In his 80s, Scully did each of the more than 100 games a year on uninterrupted television. (Marathons were nothing new for Scully, who on June 3, 1989 called for a 10-stroke match in Chicago for NBC and then a 22-stroke Dodger game in Houston that night.)

He eventually reduced his workload by confining himself during the regular season to the Western Colorado games. However, he couldn’t push himself to leave the profession he had always valued until 2016 when he was 88 years old.

After announcing his last match, he gave a farewell message in which he said “You and I have been friends for a long time, but I know in my heart that I’ve always needed you more than you’ve needed me, and I’ll miss our time together more than I can say. But did you know?” There will be a new day and eventually a new year. And when the next winter gives way to spring, rest assured, it will once again be “Dodger time for baseball.” So, this Finn Scully wishes you a very good evening, wherever you are.”

“I never thought I’d be cool,” Scully said. diverse in 2008. “All I wanted to do was play the game as best I could.

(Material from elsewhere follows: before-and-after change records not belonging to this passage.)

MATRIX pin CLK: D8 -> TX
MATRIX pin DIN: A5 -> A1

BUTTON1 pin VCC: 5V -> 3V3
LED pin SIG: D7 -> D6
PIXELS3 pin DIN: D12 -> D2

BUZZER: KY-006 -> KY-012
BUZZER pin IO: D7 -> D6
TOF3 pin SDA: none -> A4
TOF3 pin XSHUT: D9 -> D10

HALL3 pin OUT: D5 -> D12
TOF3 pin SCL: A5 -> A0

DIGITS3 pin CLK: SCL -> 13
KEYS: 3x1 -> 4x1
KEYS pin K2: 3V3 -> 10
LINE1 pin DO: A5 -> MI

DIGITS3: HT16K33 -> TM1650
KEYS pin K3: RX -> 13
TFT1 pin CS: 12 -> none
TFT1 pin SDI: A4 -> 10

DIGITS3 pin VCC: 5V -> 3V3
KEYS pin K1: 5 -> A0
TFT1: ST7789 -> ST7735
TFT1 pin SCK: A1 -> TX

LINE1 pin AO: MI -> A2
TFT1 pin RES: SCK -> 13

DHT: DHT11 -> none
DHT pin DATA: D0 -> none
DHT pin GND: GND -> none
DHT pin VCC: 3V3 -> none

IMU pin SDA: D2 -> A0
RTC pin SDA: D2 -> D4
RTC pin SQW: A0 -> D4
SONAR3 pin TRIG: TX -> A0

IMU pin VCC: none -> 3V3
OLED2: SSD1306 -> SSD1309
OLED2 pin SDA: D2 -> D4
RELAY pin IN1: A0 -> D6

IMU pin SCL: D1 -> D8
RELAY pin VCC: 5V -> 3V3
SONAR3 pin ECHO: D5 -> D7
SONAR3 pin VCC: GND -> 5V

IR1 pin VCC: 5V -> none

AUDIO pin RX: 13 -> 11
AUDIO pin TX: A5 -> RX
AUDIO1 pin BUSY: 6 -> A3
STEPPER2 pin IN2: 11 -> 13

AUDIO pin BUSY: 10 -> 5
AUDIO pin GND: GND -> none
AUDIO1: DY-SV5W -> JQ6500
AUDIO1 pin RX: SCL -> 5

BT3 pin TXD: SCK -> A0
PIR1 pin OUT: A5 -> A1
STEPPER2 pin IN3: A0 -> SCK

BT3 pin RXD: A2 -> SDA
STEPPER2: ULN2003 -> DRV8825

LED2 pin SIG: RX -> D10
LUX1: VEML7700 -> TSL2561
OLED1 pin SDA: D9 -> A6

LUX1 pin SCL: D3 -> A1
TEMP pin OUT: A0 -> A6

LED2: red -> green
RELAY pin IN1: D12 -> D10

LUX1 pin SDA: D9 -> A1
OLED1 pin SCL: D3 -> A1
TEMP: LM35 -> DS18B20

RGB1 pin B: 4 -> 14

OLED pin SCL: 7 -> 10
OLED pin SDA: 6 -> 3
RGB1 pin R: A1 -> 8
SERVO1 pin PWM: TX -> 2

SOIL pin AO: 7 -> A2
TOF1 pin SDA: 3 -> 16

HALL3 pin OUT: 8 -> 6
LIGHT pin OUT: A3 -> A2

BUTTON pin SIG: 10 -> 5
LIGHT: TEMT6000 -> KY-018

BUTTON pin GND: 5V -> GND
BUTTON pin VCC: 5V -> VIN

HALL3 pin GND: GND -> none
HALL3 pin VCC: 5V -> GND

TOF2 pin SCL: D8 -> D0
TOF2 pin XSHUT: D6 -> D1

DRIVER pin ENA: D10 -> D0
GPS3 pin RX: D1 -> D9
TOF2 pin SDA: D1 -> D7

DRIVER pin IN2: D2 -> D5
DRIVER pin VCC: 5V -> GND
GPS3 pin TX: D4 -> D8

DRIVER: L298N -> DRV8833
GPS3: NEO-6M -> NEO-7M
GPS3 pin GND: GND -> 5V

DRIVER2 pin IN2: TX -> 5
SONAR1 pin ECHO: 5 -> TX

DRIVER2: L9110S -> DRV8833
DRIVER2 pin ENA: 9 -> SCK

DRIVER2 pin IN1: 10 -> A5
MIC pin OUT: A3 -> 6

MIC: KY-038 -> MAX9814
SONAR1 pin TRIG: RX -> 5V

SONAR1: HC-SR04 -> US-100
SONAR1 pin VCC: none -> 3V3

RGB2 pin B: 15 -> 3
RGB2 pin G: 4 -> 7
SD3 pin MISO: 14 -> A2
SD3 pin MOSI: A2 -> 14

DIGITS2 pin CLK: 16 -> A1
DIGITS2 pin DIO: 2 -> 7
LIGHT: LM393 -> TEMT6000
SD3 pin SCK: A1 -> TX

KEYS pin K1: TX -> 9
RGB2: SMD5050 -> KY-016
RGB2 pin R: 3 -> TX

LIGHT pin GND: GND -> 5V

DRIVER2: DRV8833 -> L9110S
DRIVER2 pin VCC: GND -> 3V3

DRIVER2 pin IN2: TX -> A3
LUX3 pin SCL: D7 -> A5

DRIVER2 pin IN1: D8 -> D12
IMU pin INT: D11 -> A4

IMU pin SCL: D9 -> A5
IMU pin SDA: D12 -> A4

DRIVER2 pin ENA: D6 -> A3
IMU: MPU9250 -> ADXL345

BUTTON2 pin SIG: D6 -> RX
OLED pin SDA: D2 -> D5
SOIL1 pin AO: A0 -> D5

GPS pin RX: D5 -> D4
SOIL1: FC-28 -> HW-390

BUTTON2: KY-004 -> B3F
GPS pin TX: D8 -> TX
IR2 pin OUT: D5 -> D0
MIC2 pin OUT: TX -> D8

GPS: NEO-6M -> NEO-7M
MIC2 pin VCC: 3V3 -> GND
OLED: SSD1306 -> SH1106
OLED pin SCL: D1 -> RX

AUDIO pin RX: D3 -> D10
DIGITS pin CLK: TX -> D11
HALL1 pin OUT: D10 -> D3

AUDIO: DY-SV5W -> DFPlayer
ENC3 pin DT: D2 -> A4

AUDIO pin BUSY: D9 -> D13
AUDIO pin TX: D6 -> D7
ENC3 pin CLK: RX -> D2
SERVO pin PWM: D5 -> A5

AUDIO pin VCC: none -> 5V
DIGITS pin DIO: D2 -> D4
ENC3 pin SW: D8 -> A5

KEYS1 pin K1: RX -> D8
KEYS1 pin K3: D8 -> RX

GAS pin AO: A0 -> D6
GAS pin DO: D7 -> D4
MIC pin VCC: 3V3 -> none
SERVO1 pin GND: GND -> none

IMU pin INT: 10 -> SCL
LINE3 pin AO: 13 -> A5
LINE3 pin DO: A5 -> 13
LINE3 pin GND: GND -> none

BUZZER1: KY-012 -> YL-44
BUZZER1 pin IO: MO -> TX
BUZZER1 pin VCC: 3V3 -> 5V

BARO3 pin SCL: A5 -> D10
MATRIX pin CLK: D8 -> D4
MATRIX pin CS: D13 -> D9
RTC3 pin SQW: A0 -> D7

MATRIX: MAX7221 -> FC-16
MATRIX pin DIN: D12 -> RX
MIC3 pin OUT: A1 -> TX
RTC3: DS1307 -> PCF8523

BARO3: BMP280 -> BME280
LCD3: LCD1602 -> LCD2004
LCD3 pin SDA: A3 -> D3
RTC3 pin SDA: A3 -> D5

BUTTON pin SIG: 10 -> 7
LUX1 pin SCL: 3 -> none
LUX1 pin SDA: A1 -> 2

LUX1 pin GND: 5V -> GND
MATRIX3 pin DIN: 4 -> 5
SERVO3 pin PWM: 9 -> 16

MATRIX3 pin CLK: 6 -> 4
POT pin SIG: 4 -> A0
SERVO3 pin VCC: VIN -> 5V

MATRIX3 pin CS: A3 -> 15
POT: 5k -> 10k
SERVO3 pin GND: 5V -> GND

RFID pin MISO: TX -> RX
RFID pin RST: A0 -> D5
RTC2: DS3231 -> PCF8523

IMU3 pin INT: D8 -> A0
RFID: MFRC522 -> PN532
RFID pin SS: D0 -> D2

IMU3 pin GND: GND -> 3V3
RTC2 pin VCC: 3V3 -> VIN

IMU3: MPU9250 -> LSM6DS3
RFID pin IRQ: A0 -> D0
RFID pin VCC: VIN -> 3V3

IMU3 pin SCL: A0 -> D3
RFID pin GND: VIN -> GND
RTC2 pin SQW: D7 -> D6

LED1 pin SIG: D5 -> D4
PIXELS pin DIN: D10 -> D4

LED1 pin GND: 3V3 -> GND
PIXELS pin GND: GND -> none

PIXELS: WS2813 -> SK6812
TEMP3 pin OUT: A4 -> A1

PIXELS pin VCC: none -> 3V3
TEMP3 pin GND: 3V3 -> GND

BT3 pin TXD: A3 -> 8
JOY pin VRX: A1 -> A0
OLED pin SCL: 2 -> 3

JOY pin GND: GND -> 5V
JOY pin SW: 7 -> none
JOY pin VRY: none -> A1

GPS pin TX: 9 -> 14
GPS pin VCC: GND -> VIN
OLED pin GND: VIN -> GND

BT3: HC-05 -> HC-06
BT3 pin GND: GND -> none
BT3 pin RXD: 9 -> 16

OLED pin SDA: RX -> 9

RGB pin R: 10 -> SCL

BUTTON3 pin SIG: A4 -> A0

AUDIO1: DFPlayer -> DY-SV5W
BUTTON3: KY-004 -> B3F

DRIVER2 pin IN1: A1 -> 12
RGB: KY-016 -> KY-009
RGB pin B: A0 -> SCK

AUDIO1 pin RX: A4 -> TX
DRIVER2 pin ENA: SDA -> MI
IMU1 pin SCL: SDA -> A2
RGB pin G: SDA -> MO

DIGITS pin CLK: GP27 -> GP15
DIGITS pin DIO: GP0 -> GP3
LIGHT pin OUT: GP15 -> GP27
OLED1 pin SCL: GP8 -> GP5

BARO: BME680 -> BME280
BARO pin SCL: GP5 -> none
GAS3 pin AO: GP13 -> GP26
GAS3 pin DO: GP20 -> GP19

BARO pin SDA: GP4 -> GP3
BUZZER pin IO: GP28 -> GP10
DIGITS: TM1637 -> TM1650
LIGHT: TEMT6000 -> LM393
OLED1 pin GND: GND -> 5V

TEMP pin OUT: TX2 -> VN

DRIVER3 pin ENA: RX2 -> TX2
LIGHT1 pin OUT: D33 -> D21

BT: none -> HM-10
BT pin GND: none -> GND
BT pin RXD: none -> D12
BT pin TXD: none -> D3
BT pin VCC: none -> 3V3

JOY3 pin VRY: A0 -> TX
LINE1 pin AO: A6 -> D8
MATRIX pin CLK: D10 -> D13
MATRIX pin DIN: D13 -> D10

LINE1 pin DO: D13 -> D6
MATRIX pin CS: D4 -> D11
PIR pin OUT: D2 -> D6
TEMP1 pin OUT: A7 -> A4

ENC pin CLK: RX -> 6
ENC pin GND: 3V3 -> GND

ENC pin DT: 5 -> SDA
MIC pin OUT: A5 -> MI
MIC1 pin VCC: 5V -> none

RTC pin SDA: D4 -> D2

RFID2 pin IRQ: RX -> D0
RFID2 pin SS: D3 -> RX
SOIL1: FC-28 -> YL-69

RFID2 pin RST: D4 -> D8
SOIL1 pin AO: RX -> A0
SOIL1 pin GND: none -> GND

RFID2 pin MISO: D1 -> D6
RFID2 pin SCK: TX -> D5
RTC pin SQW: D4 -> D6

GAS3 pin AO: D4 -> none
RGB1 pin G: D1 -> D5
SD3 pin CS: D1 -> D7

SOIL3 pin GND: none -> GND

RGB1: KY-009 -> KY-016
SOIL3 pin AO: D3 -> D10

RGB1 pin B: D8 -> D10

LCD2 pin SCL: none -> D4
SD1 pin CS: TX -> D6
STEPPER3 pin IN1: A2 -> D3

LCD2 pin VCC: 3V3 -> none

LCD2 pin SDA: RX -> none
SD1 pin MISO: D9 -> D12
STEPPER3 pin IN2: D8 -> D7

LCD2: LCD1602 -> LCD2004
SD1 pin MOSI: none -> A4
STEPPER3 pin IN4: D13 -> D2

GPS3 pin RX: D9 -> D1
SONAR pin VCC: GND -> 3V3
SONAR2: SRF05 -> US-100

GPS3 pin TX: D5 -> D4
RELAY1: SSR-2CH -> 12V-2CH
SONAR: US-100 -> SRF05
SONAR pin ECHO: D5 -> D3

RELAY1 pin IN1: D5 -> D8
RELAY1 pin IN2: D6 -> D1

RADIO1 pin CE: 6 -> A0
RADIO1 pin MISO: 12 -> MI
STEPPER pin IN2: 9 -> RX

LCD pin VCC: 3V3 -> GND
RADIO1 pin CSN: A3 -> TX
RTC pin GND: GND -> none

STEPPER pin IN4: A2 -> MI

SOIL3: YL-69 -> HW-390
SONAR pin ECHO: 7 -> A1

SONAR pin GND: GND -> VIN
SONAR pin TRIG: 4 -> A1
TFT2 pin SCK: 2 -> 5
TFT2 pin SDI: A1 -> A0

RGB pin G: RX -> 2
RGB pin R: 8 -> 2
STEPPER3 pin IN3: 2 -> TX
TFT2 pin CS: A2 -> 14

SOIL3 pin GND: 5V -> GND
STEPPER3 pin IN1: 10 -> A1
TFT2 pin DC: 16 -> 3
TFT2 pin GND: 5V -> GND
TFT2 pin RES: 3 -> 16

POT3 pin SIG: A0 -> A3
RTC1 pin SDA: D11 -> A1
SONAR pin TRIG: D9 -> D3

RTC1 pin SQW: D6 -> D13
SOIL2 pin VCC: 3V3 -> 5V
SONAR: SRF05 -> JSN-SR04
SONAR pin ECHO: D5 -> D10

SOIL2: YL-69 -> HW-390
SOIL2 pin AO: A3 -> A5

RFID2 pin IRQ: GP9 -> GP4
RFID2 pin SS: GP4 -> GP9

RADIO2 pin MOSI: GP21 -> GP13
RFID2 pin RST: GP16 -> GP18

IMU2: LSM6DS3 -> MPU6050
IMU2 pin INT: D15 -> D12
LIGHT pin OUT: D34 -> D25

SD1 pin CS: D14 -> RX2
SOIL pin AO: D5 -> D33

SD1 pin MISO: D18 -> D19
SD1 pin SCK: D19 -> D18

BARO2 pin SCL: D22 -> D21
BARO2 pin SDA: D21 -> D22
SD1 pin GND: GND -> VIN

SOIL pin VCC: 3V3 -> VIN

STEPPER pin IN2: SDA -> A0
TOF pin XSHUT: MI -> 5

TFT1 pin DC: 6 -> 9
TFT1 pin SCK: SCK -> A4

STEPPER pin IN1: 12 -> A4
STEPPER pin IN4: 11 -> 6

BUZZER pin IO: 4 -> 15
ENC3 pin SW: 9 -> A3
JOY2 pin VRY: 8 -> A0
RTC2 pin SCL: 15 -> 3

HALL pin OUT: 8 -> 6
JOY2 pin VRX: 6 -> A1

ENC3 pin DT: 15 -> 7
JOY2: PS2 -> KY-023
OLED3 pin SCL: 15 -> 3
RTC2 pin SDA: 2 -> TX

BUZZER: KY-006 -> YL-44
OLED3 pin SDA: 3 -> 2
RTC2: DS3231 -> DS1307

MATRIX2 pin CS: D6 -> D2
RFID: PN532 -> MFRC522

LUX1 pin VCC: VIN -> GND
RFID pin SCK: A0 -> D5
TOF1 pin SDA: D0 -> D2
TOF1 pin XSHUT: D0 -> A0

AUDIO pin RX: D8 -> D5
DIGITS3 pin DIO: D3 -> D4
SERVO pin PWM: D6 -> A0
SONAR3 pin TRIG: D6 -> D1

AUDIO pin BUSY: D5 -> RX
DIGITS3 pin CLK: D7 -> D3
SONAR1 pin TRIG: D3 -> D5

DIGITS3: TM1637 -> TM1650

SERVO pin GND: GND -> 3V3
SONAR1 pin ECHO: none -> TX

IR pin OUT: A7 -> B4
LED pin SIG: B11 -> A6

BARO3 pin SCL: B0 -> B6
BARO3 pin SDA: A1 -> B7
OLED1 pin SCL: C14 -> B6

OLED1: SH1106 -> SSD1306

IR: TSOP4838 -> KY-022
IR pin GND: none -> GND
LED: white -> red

And to this day, that’s all I can think of. I mean, I come here, (and) my whole idea is ready, I do the game, and if I do it well with what Enough, well, and if I make a mistake, I’ll consume myself all the way home.

“I’ve always felt (that) I haven’t really accomplished anything. What I’ve done is spend my life talking about other people’s accomplishments… It’s a privilege — it’s really, I suppose it’s a privilege. I really don’t take myself too seriously.”

Scully lives with four children and two stepchildren as well as grandchildren and great-grandchildren. His second wife, Sandra, passed away in 2021.